U.S. v. U.S. Currency in Amount of $119,984.00, 01-6077.

Citation304 F.3d 165
Decision Date05 September 2002
Docket NumberNo. 01-6077.,No. 01-6193.,01-6077.,01-6193.
PartiesUNITED STATES of America, Plaintiff-Appellant/Cross-Appellee, v. U.S. CURRENCY IN THE AMOUNT OF $119,984.00, MORE OR LESS, Defendant-Appellee/Cross-Appellant, Cesar Castro and Maria Ansueto, Claimants.
CourtUnited States Courts of Appeals. United States Court of Appeals (2nd Circuit)

David L. Goldberg, Assistant United States Attorney, Brooklyn, N.Y. (Alan Vinegrad, United States Attorney for the Eastern District of New York, Deborah B. Zwany, Arthur P. Hui, Assistant United States Attorneys, of counsel), for plaintiff-appellant/cross-appellee United States of America.

Steven L. Kessler, Law Offices of Steven L. Kessler, New York City (Eric M. Wagner, of counsel), for claimants Cesar Castro, Maria Ansueto.

Before: F.I. PARKER, STRAUB, and SOTOMAYOR, Circuit Judges.

STRAUB, Circuit Judge.

• Problem details:
Answer these questions from the case header:
1. What decision date does it give?
2. Whose law offices represented the claimants?
3. Which three circuit judges are listed?
Rely only on the case header to answer.

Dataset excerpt

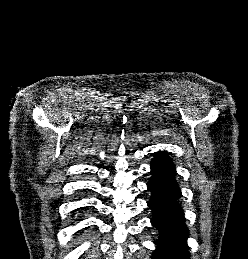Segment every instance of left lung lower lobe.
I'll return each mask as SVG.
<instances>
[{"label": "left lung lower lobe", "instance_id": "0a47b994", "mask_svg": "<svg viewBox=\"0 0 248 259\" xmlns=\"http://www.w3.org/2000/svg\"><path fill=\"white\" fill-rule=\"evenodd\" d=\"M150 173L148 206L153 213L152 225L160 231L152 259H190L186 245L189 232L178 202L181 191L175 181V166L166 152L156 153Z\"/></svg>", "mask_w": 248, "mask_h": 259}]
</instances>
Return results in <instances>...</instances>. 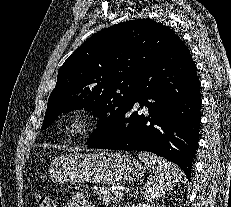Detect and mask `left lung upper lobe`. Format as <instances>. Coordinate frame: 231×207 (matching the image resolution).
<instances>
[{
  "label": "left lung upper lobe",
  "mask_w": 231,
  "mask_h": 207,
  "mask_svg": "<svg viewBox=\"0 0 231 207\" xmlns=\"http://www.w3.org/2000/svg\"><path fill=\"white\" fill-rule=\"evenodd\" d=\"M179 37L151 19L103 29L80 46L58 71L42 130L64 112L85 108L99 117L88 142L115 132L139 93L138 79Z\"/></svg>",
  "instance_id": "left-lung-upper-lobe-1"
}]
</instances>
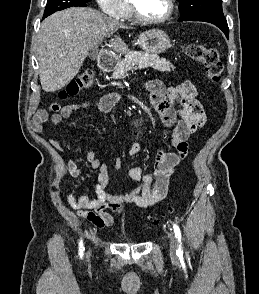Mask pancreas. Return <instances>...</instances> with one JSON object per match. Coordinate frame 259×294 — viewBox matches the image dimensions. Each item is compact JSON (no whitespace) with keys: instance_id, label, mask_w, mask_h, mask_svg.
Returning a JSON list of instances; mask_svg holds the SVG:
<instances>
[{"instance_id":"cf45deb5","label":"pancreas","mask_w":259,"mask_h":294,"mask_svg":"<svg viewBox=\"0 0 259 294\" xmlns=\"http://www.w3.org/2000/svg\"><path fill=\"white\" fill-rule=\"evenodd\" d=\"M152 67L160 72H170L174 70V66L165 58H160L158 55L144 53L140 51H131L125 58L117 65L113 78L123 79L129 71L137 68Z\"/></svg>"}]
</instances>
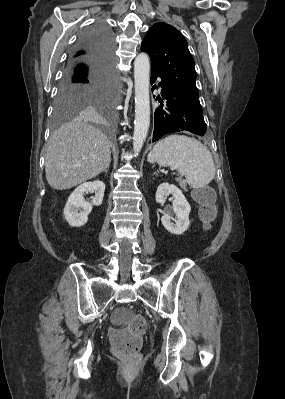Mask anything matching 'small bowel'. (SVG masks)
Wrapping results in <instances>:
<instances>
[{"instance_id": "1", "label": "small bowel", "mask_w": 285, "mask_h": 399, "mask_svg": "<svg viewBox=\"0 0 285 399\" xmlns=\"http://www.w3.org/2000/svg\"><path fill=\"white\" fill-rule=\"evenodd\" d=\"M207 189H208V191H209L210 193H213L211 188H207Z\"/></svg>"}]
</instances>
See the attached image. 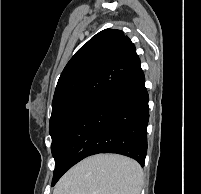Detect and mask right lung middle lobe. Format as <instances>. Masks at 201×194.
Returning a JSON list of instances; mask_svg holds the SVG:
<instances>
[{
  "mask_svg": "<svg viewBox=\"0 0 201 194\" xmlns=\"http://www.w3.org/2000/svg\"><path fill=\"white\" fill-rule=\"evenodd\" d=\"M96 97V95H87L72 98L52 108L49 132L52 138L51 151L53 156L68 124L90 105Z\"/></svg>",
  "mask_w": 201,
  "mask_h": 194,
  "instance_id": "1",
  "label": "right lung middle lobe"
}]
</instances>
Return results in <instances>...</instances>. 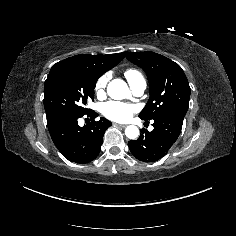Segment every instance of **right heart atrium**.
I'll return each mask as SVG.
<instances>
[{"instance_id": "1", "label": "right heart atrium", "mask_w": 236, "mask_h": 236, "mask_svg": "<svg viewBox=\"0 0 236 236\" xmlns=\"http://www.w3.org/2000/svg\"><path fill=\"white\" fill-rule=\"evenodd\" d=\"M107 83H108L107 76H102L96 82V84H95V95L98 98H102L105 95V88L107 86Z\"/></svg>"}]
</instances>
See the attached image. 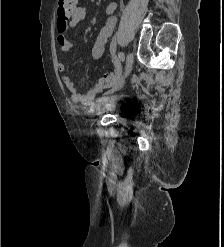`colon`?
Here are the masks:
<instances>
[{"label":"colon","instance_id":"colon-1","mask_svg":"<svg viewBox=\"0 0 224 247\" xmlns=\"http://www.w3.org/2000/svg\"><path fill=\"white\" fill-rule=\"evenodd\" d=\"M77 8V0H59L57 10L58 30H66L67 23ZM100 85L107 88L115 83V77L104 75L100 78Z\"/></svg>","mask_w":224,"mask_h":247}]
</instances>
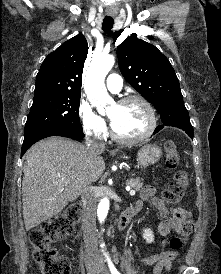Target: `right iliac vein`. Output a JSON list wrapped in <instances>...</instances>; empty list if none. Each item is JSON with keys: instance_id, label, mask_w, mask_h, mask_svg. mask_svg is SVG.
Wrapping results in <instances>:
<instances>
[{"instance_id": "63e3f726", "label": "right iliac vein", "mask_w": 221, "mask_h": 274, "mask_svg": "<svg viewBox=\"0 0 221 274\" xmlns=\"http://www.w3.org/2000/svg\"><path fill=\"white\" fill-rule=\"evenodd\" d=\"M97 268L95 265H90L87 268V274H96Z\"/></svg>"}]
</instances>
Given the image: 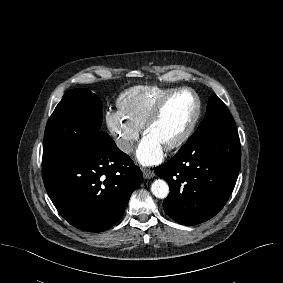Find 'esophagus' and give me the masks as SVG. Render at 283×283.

• Completed exercise:
1. 05 September 2002
2. Steven L. Kessler
3. F.I. Parker, Straub, and Sotomayor